## [Exercise instructions]
A: Do these statements agree with the blog post about Julia? Answer yes or no for each and quote the words of the post that decide it: (i) Julia wore the pants at Disney; (ii) the soccer ball was kicked around on the grass; (iii) Julia chose to do straight addition for math.
B: Carry the blog post about Julia's day forward, picking up right after its last sentence.

## [Text]
↓

11 May 2011

Ah! Thanks for all the comments on the last post. Yes, hitting a ball is glorious! And who would have believed that I would write that. I have lived completely anti-sport, and Cheshire did not belong to any team of tossers, hitters, catchers, or kickers. I had been to a few kid games before Cheshire was ready for them, and the scene just didn't jell with me. And Cheshire didn't care. She didn't seem particularly enamored with balls herself.

But now . . .

Thanks for the suggestion of the Challenge League or Special Olympics. One of my neighbors printed out some information about our local Challenge League. I will check it out. And to carry on with the ball theme -- this evening, Julia and I took her soccer ball outside and kicked it around a bit. We were very close and on the sidewalk since the grass was soaking after heavy rain storms today, but we very carefully passed the ball back and forth. I have hopes for a physical summer -- being outside and having fun. And now, maybe putting balls into the mix.

Yes, Traci, those pants! Those are the pants that Julia agreed to buy and wear about a month ago. We took them to Disney and she wore them there. She has worn them at least once a week since then. Not jeans yet, but summer kackies don't feel too bad.

Wednesday is our day without therapists, and although I was thinking of going out to buy a bat and some balls, it was stormy and Julia doesn't like storms. We made our play plan -- she wrote it out -- and followed it.

When we got to math, Julia wanted to do the math coloring book, but I overrode her choice (which she allowed) and wanted to try some straight addition. I wanted to see what she was understanding these days. Most of the time, in fact, all of the time, when Julia does math, she is fully supported. Everything is done with manipulatives or pictures, preferably dinosaurs, and there are many clues to help her along. But what about straight math facts.

↑

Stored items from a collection
↓

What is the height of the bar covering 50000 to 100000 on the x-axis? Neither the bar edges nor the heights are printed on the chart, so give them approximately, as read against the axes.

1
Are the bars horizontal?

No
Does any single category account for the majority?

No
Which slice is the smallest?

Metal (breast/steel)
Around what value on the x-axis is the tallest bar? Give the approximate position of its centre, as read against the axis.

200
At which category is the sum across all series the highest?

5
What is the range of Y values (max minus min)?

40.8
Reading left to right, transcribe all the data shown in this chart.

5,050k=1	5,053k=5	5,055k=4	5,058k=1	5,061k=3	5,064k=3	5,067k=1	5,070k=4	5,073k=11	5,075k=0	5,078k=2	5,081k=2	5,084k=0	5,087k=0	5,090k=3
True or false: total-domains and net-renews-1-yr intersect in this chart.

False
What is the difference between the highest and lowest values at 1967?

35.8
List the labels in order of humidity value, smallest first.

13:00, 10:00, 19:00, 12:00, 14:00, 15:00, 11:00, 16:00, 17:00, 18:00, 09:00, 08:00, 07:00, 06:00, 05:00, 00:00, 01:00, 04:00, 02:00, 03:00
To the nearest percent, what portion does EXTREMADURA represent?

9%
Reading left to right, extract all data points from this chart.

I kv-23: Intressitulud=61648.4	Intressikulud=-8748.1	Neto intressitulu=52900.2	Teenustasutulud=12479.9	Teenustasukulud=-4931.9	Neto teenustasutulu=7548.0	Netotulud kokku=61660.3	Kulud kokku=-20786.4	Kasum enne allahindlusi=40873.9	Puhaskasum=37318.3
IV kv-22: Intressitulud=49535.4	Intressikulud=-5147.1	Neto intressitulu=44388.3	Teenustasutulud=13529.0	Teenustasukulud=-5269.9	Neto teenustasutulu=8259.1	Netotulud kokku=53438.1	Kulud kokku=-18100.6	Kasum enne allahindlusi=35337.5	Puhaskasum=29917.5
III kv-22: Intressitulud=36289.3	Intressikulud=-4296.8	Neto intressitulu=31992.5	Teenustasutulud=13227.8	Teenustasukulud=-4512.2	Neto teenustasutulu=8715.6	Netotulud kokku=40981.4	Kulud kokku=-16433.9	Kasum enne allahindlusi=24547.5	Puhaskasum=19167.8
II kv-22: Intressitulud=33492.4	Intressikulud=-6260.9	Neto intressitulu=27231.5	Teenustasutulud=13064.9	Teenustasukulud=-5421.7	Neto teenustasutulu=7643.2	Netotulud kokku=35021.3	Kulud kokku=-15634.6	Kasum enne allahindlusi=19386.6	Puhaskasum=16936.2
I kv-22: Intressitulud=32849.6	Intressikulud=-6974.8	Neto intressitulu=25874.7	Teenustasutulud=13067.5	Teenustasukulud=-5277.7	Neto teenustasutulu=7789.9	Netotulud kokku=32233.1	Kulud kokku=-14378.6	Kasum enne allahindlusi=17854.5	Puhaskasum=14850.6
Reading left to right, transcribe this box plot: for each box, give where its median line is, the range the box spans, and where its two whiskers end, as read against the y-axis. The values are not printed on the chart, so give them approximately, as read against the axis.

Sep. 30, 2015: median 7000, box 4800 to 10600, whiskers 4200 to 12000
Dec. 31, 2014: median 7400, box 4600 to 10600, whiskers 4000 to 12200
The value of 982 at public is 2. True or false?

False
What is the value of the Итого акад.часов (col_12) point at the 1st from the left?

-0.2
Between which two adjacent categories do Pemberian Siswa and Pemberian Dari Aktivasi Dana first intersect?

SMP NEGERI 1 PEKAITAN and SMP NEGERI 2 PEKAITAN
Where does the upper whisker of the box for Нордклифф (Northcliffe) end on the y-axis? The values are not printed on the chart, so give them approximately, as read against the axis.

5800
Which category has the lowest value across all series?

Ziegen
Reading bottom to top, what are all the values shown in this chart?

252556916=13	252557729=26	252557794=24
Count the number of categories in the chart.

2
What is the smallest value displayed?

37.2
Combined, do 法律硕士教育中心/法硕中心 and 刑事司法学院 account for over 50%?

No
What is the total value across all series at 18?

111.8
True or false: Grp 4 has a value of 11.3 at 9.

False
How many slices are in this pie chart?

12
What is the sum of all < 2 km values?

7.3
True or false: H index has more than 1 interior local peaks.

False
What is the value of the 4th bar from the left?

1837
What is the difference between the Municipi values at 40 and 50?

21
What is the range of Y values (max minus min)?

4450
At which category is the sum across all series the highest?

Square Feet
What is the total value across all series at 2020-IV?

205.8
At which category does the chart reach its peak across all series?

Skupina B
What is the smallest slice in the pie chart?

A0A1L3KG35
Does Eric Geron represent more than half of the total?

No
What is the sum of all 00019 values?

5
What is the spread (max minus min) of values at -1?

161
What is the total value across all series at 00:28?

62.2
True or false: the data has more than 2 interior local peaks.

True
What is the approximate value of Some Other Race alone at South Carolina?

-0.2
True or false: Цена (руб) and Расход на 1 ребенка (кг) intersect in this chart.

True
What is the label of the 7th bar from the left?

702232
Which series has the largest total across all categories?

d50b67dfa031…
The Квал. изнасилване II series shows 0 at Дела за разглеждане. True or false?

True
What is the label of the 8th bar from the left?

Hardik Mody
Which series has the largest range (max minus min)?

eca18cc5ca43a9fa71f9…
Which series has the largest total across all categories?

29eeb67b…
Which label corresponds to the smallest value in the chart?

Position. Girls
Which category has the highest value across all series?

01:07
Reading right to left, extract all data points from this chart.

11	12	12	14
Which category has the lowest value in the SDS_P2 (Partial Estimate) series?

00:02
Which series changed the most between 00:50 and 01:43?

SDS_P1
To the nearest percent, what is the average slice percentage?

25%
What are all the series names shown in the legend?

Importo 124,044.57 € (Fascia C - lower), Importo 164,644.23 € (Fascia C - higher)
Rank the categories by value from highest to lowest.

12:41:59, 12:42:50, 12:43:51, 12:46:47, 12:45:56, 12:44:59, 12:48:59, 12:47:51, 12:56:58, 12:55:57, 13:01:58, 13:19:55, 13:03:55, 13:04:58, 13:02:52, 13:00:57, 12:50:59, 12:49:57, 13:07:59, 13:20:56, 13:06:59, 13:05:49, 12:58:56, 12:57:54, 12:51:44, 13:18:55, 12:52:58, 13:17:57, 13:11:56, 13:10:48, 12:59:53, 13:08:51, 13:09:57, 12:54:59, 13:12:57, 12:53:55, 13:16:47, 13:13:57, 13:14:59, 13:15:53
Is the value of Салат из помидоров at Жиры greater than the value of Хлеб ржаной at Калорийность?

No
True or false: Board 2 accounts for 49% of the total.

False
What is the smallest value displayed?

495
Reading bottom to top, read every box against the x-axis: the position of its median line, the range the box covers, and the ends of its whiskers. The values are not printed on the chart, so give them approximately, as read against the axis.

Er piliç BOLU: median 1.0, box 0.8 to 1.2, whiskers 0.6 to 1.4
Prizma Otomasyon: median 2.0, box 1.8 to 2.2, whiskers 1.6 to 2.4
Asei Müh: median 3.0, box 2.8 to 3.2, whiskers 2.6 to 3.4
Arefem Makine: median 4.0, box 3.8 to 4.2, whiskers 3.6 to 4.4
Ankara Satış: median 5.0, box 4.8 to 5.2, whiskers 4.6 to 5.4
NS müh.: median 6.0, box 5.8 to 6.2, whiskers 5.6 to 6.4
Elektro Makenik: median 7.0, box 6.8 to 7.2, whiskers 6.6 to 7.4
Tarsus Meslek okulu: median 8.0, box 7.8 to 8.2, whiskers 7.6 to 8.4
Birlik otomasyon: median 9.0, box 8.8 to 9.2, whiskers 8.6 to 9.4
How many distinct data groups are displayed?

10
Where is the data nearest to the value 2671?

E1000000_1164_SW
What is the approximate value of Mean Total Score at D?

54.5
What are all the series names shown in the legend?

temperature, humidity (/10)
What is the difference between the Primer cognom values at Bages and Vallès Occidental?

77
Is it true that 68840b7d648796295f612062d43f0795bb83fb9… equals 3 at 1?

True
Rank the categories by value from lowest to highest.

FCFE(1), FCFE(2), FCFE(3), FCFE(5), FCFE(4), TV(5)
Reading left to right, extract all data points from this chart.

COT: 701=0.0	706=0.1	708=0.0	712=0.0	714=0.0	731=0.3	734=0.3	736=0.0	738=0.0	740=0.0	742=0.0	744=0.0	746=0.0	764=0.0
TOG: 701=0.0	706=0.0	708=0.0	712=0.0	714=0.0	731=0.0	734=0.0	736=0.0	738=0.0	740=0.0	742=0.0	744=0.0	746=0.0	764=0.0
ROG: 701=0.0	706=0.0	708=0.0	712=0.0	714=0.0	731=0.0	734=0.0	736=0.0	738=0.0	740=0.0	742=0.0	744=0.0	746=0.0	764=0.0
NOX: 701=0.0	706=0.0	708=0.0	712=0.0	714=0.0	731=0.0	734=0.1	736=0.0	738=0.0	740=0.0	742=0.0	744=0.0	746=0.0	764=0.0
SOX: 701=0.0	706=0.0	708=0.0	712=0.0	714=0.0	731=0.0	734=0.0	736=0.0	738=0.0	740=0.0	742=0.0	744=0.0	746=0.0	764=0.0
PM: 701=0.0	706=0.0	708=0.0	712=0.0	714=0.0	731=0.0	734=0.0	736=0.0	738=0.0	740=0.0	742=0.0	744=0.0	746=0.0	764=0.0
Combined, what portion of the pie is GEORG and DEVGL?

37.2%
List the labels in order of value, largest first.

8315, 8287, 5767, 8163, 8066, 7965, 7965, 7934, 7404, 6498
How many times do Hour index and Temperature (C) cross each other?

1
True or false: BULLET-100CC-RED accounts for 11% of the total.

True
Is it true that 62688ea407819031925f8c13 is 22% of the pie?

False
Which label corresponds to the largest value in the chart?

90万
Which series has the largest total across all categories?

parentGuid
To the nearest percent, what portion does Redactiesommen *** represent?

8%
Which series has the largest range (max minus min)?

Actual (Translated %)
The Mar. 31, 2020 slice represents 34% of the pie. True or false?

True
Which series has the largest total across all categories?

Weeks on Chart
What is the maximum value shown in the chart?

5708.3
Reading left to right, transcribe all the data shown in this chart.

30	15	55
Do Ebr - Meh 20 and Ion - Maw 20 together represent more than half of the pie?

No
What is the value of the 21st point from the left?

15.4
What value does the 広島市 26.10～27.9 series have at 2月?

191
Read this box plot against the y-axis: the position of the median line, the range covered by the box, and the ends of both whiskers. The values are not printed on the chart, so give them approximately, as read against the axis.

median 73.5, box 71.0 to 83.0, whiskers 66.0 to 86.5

↑

## [Answers provided]
A:
(i) Yes: "We took them to Disney and she wore them there."
(ii) No: "We were very close and on the sidewalk since the grass was soaking after heavy rain storms today"
(iii) No: "Julia wanted to do the math coloring book, but I overrode her choice (which she allowed) and wanted to try some straight addition."

B:
Well, she can't do them. Not even the 1's. Then, I tried doing counting with numbers missing. She can sort of do them up to 10, although she wants help to make sure her "guesses" are correct before writing them down. She can look at a number and say what comes next up to 20, but not what comes before. She is counting correctly up to at least 30, but she can't say what comes after 22.

Although I was patient with her, Julia knew that she was not pleasing me. When we finished math, she climbed into my arms and we hugged for a long time. She told me that the work was hard. I told her that I knew how hard it was but that I believed that she had a good brain that that one day, she would be able to do her numbers.

Julia did not ask why she couldn't do numbers. I don't know if she realizes yet that there are things that other kids in her class do that she cannot, or that she acts in ways that are different from her age peers. She does not seem to recognize her differences, and I wonder when and if she will. This lack of awareness is one of her more autistic-like characteristics, along with her lack of social ability. I know kids of her age and younger who are on the spectrum and who have that awareness. And I worry that she will never mature to that point.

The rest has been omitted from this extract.